Zimbabwe’s first lady stepped up her efforts to move into the political mainstream by speaking at a weekend rally where she criticised members of the ruling party who want President Robert Mugabe to step down but are afraid to openly declare their views.

The first lady was speaking at her first rally since entering politics as leader of Zanu-PF’s women’s wing in August. Zimbabwe will never again have a president like the 90-year-old Mr Mugabe, who has been in power since the country’s independence in 1980, she told hundreds of supporters gathered in the farming town of Chinhoyi, west of the capital Harare.

In her first rally to establish an independent political career, Grace Mugabe’s speech mimicked her husband’s well-used tactic of criticising the western powers.

"Whites have never liked us," she said ."They will not even offer you tea with sugar if you visit their homes so let’s not be fooled when they come here with aid. It’s meant to hoodwink us. Personally I think Western aid stinks," she said.

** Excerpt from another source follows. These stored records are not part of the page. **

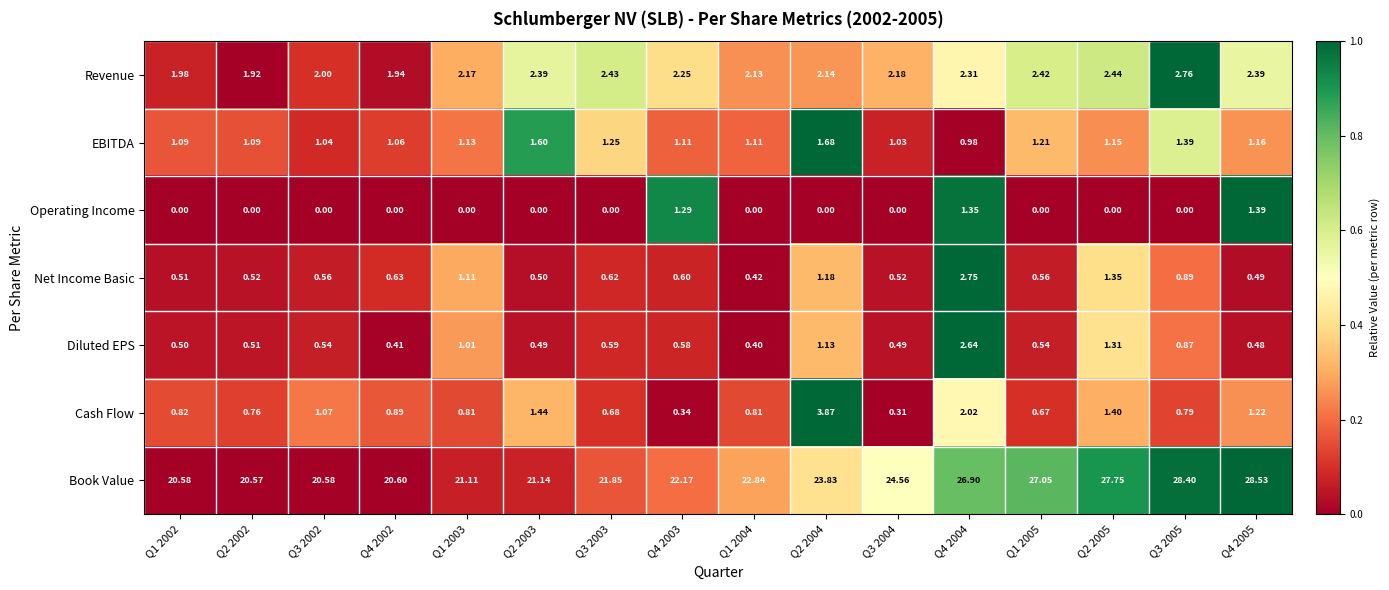

Rank the series by their maximum value, from highest to lowest.

Book Value, Cash Flow, Revenue, Net Income Basic, Diluted EPS, EBITDA, Operating Income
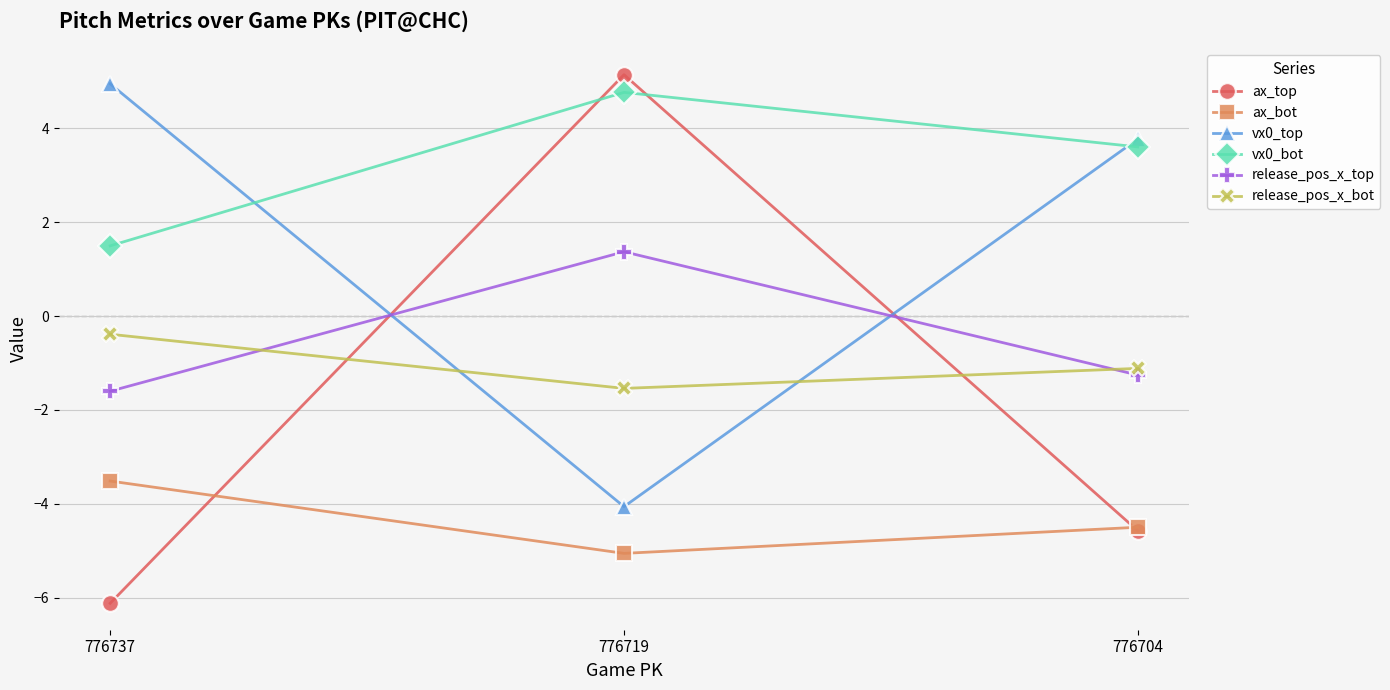

What is the difference between the maximum and minimum values in the vx0_top series?

9.0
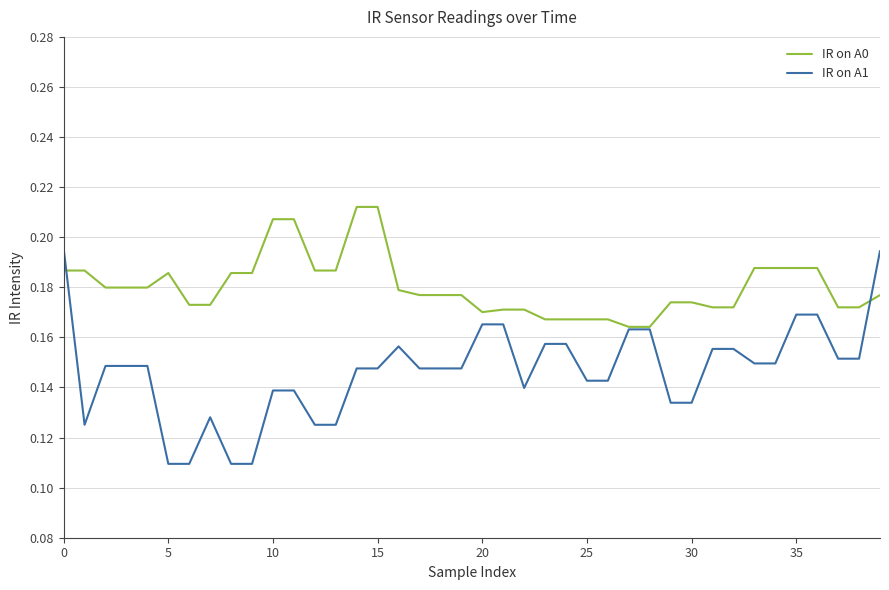

How many series are shown in this chart?

2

Forty-nine-year-old Grace Mugabe is set to officially assume the presidency of the women’s wing at a congress in December. Critics have argued that the first lady’s move to politics was to ensure the continuation of power for the Mugabe dynasty.

Grace Mugabe also used the rally to defend her recent social studies doctorate from the University of Zimbabwe, saying she was focused on delivery rather than academic titles. The first lady has been criticised for receiving her degree only weeks after she enrolled for the course.